Pop culturally confused guy who looked like a Caucasian version of
Darryl "D.M.C." Matthews McDaniels of Run D.M.C. (seriously, he had the hat AND the glasses) grabbed P-funk on the dance floor and said, "This is how real men do it" and started kneeing her in the groin. Funny, I don't think P-funk was trying to be a man and I know no women that like getting blunt objects rapped up against their pubic bones.

Drunk straight guy, like many drunk straight boys, can't see two women dancing together without thinking we either need a man to interrupt us or want a man to join us. Cuz all lesbian couples are really looking for a man for an orgy. Cuz what happens in porn happens in real life. So drunk straight boy gets between us and tries to dance with us. I tell him to go away. "But it's my birthday." Well then, in that case, you must be entitled to invade our space. This is when I make a fist and make like I'm going to punch him and P-funk pulls me back.

Which brings us to Saturday, when P-funk and I would be joining a group of red-hot lesbians for the official grand opening of
Pi, Minneapolis' newest lesbian bar. Or should I say #2 of 2 bars catering to queer women in the Twin Cities and the other one is in St. Paul, making Pi the only dyke bar in Minneapolis...

If Valentinos was raising red flags in the back of my mind, Pi had me waving the white flag of sweet surrender:

*Come as you are dress code. I personally wore my standard jeans and tee-shirt. But there were also sporty dykes wearing sweater vests, white baseball caps and small gold hoop earrings. Rugby dykes in, you guessed it, rugby shirts. Cute trendy dykes with fauxhawks and wristbands. Punky dykes. Old dykes. Young dykes. Deaf dykes. White dykes and black dykes. I even saw a one-legged lesbian that was shaking her groove thang so hard that she danced right out of her prosthetic limb! This is the kind of diversity within the gay population you maybe see once a year at Pride if you're lucky. And from reading Pi's myspace profile, they are committed to being a welcome environment for all of the queer lady community and are open to suggestions for making it even more diverse.

*Don't feel like dancing? Play some pool or sit at a table, eat some yummy snacks, and people watch. Not into typical booty shaking club music? They have live music too, including riot grrl Tuesdays. Still looking for more stimuli? Check out the current art installation.

*No obnoxious straight boys.


coryq said...

Not all straight boys are obnoxious. Some of us are more cocky or full of rancor...

But yeah, I checked out the Valentino's web site. Why the hell would you ever go there? The lights look cool, but past that, forget it.

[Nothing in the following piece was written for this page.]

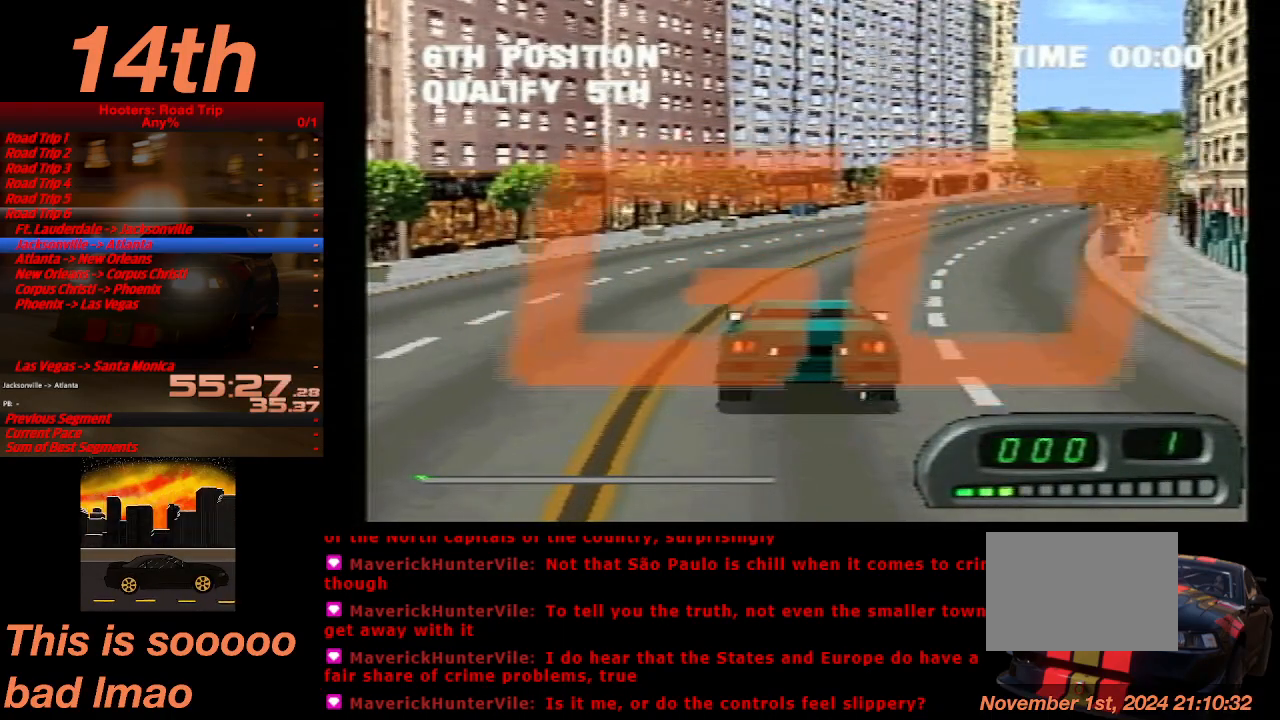
{"buttons": ["CROSS"], "left_stick": "center", "events": [[300, "DPAD_RIGHT", "down"], [500, "DPAD_RIGHT", "up"]]}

I think I would just have to punch people. Lots, and lots of punching. Personally, I like my girls to form cohesive sentences and I don't think that crowd goes to Valentino's. Oh, and I hate drunks. I'm sure they wouldn't let me in anyway.

And (I'm into poorly written sentences today) things that happen in porn do happen in real life, if you do it right.

So, this club you went to in Minneapolis, was there a contingent in the crowd working on math problems? I had to ask.

Smitty said...

I never said all str8 boys are obnoxious. I never even said that most are, even though I think that is possible.

My only explanation for why I went there is that is the kinda thing suckers like me do for the ladies. Or one lady in particular. As for why Valentinos was chosen in general? My only insight is that these were P-funk's high school friends. Edina High School.

Yes, sometimes the things that happen in porn do happen in real life, when men manipulate the women in their lives into doing it. How unfortunate.

No math problems. But the rumor is that the owners are indeed math geeks.

Kelsey said...

I meant to ask you when you were going to Pi...I heard about it from our Dean of students (who is a lesbian herself). Glad it is a good place!